[Python-Dev] Patch making the current email package (mostly) support bytes

R. David Murray rdmurray at bitdance.com
Sun Oct 3 01:00:27 CEST 2010


A while back on some issue or another I remember telling someone that
if there was any sort of clever hack that would allow the current email
package (email5) to work with bytes we would have implemented it.

Well, I've come up with a clever hack.

The idea came out of a conversation with Antoine.  I was saying that it
was ironic that Unicode could only be used as a 7bit-clean data
transmission channel for email, and he remarked that by using
surrogate escape you *could* use unicode as a transmission channel
for 8bit data.  At first I dismissed this observation as irrelevant
to email, since email has to transform the 8bit data at some point.

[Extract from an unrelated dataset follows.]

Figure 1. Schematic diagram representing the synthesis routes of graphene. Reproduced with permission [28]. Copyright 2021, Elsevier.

But I started thinking.  And then I started experimenting.  And it turns
out that it works.

The clever hack (thanks ultimately to Martin) is to accept 8bit data
by encoding it using the ASCII codec and the surrogateescape error
handler.  Then, inside the email module at any point where bytes might
be meaningful or might be about to escape, it can check to see if there
are any surrogates and act accordingly.

The API additions are few, and in fact for most programs (he says bravely,
not really knowing) there are really only two changes you need to make
when converting a program that handles bytes data to py3k.  The first
is the encoding of binary input data as mentioned.  The second is that
when you want to get the bytes back out, you use the new BytesGenerator
instead of Generator.  BytesGenerator is just like Generator except
that it writes bytes to its file argument instead of strings, and it
recovers any bytes that were in the original input.

So given this sequence:

    msg = email.msg_from_file(open('myfile',
                                   encoding='ascii',
                                   errors='surrogateescape'))
    email.generator.BytesGenerator(open('myfile2', 'wb')).flatten(msg)

myfile and myflie2 will theoretically be identical (modulo universal
newline and _mangle_from issues).

I've additionally added a 'message_from_bytes' convenience function.

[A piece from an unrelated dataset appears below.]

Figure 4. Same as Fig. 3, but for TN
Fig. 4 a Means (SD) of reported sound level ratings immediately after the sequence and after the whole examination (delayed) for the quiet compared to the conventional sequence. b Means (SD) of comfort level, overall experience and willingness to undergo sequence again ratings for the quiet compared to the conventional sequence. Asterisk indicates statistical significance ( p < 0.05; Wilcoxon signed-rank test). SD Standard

One nice feature of this patch is that once you've got the model built
from surrogateescaped input, if you do a get_payload() on a message body
whose ContentTransferEncoding is '8bit' you will get the body decoded
to unicode using the charset declared in the Content-Type header
(assuming Python supports that charset).

You can always get at the bytes version of the body of a message part by
using get_payload(decode=True) [*].  You can't really get at the bytes
version of message headers, though...for safety if you access a header
whose value contains non-ASCII chars (that aren't RFC2047 encoded to be
ASCII) the 8bit characters get replaced with '?'s.  (But BytesGenerator
will emit the original 8bit characters if the headers haven't been
modified.)

I do not propose that this is a *good* API, since it has the classic
problem that if there are coding bugs in the email module strings may
"escape" that have surrogates in them and we end up with programs that
work most of the time....except when they fail with mysterious errors
because of unusual bytes input data.  On the other hand you always
*know* when you have bytes data in an unknown encoding (because they
are surrogate escaped), so it is ever so much better than the Python2
situation.

The advantage of this patch is that it means Python3.2 can have an
email module that is capable of handling a significant proportion of the
applications where the ability to process binary email data is required.

I've uploaded the patch to issue 4661 (http://bugs.python.org/issue4661).
I uploaded it to rietveld as well just before Martin's announcement.
After the announcement I uploaded the svn patch to the tracker, so
hopefully there will be an automated review button as well.  Here
is your chance to exercise the new review tools :)

This patch does break two of Barry's patch-for-review rules: it is
more than 800 lines of diff (but not a lot more, and less than 800
if you count only code diff and not docs), and it did not have a very
extensive design discussion beforehand.  I did talk with people on IRC,
particularly Barry, before finishing the patch, and I did post a summary
to the email-sig mailing list (but got no response).

Now it is time to see what the wider community thinks.  There is some
question of whether this is a bending of the string/bytes separation
that doesn't belong as part of the standard library, but after working
my way through it I think it is a fairly clean hack[**], and most
likely a case where practicality beats purity.

Regardless of whether or not this patch or a descendant thereof is
accepted I still intend to continue working on email6.  There are many
other bugs in the current email package that require a rewrite of parts
of its infrastructure, and the email-sig is agreed that the email API
needs revision quite apart from the bytes/string issues.  However, there
is something pleasing about the simplicity of this way of handling bytes
that I intend to consider carefully while we work further on email6.

--David

[*] It is counterintuitive that 'decode=True' gives you bytes and
'decode=False' gives you strings, but in this case 'decode' refers to
the ContentTransferEncoding...and this confusion is one of the reasons
I think the email API needs a big overhaul.

[**] There are a couple places where generator pokes into the internals of
Message in a way it hasn't before, but this could be fixed by defining a
'bytes access' API on Message, which would probably be a good idea anyway.
There is also the possibility of wrapping up the 'ascii+surrogateesape'
stuff inside APIs that accept input data, to hide that 'implementation
detail' from the email package user.